「旅費」は、小規模事業者持続化補助金の対象経費となるのでしょうか?
結論から言うと、小規模事業者持続化補助金の目的に沿った事業に使われる旅費は補助対象の経費となります。
しかし、旅費といっても範囲が広いように思えますね。
ここでは、そもそも小規模事業者持続化補助金がどのような経費を補助対象としているのか、というところから対象になる旅費の範囲についても見ていきましょう。
対象の経費は13種類
そもそも、小規模事業者持続化補助金とは、
小規模事業者が、
働き方改革や、賃上げ等の制度変化に対応し事業を継続可能にするために、
生産性向上のために地道な販路開拓や業務効率化のために事業計画を策定し、
国がその取組のための経費を一部補助するもの、です。
それを踏まえて、
小規模事業者持続化補助金の補助対象となる経費を見てみます。
①機械装置等費
例)新商品のための陳列棚を購入
②広報費
例)販促用チラシの作成
売上管理業務効率化のためPOSレジソフトウェアを導入
ネット販売システムの構築
③展示会等出展費
例)国内外の展示会や見本市への出展
国内外の商談会への参加
④旅費
例)展示会や商談会への参加のための旅費
⑤開発費
例)新商品の開発
⑥資料購入費
例)新商品の開発のため参考資料の購入
⑦雑役務費
例)チラシのポスティング や、イベントのアルバイト代
⑧借料
例)商品のPRイベント会場の賃料
⑨専門家謝金
例)業務改善のための専門家コンサル費
⑩専門家旅費
例)外部専門家招聘のための旅費
⑪設備処分費(補助対象経費総額の1/2が上限)
例)業務効率改善等に伴う不要な設備の廃棄費用
⑫委託費
例)新商品開発のための成分分析を外部機関に外注
⑬外注費
例)店舗の改装(不動産の購入・取得は対象外)
ざっとこのようなものが対象経費として認められます。
販路開拓等のために必要な出張に係る旅費は対象
先程の対象経費一覧からも分かるように、旅費として経費になるのは、販路拡大・PRを目的とした国内外の展示会や商談といった、小規模事業者持続化補助金の目的に即した取り組みに必要となる旅費です。

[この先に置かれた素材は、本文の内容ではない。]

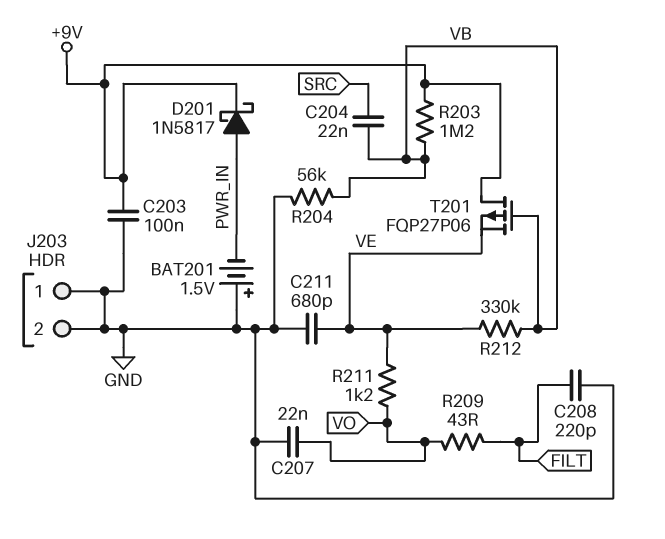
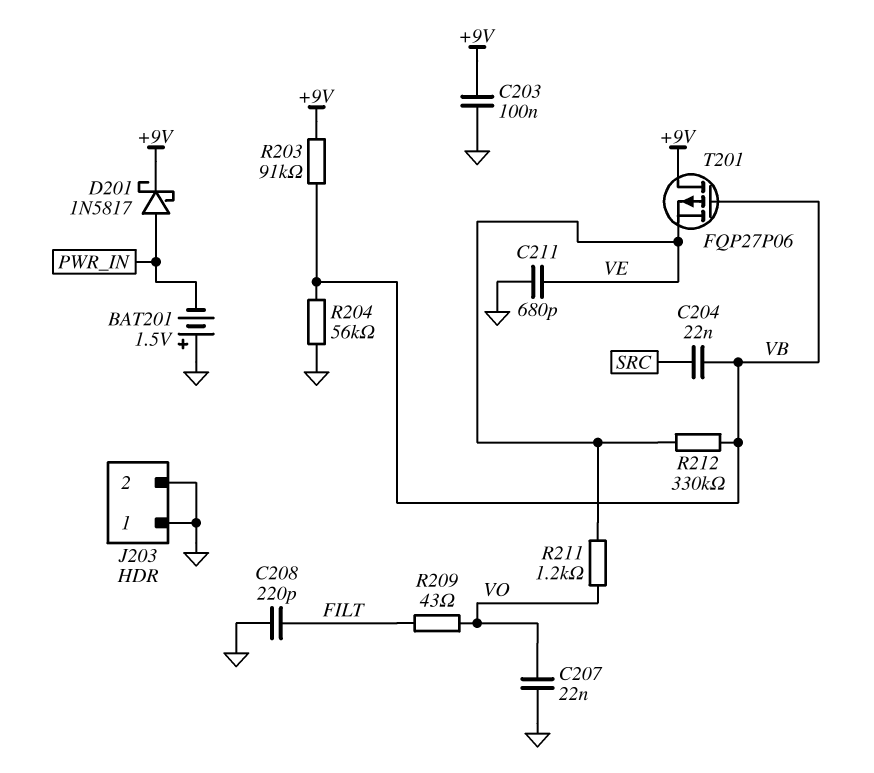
R203: 1.2M (+9V, VB) -> 91k (+9V, VB)

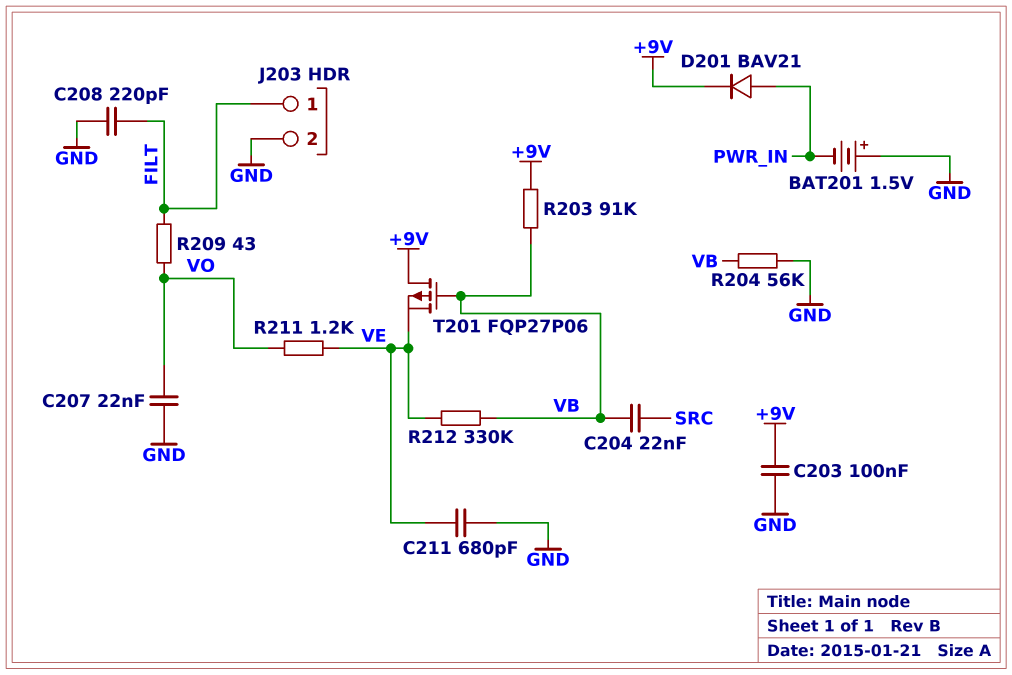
D201: schottky 1N5817 (A PWR_IN, K +9V) -> diode BAV21 (A PWR_IN, K +9V)
J203 pin 1: GND -> FILT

また、その他にも新しい製品を開発するための調達や調査のための旅費や、新商品開発や販路開拓等のために招聘した専門家にしはらう交通費、といった使われ方がされます。
一言で旅費と言っても、勝手に解釈をして補助対象となる「旅費」にするわけには行きません。例えば、近場の営業活動に使う交通費については、通常の営業活動のための経費であるとみなされるため、補助金の対象外となります。
あくまで、上記のような必要性のある展示会出店などのための出張の旅費が対象となることをおさえておきましょう。
対象となる旅費、ならない旅費
対象となる |
対象とならない |
---|---|
・国内/国外を問わず、展示会への出展や新製品開発のために必要な現地調査といった、販路開拓の目的のための取り組みにかかる交通費実費(公共交通機関) ・販路開拓や、新商品開発、ブランディングなどのために指導・助言をしてもらう専門家の招聘にかかった旅費実費(公共交通機関) |
・左記の販路開拓とは関係ない、通常の営業のための交通費 ・公共交通機関以外の交通費実費(自家用車、タクシー、レンタカー、およびこれらのガソリン代、高速料金等) ・新幹線等のグリーン車や飛行機のビジネスクラス利用料など、不必要なアップグレード |
さてここまで読んでいかがだったでしょうか?
これで「旅費」が小規模事業者持続化補助金の対象経費であるということはご理解いただけたことと思います。
ただし、全ての交通費が対象となるわけではないということも確認しておきましょう。
あくまで対象となるのは、販路開拓のための展示会出店のために必要な交通費実費や、専門家に支払う交通費実費といった、どうしても必要な出張にかかる費用です。
また、補助金の対象となるには、公共交通機関のグレードアップをしていないものである必要があります。
補助金の対象になるだろう、とグリーン車に乗ったり、タクシーに乗ったり、はたまたガソリンを自家用車に入れてしようしても、補助金対象の経費にはなりませんのでご注意下さい。
もし、こんなことをしたいけれど、これにかかる旅費は小規模事業者持続化補助金の対象になるのだろうか?といった疑問をお持ちの方がいらっしゃれば、ぜひ、行政書士の専門家に相談するなどして疑問を解消し、積極的に補助金の利用を検討してみて下さい。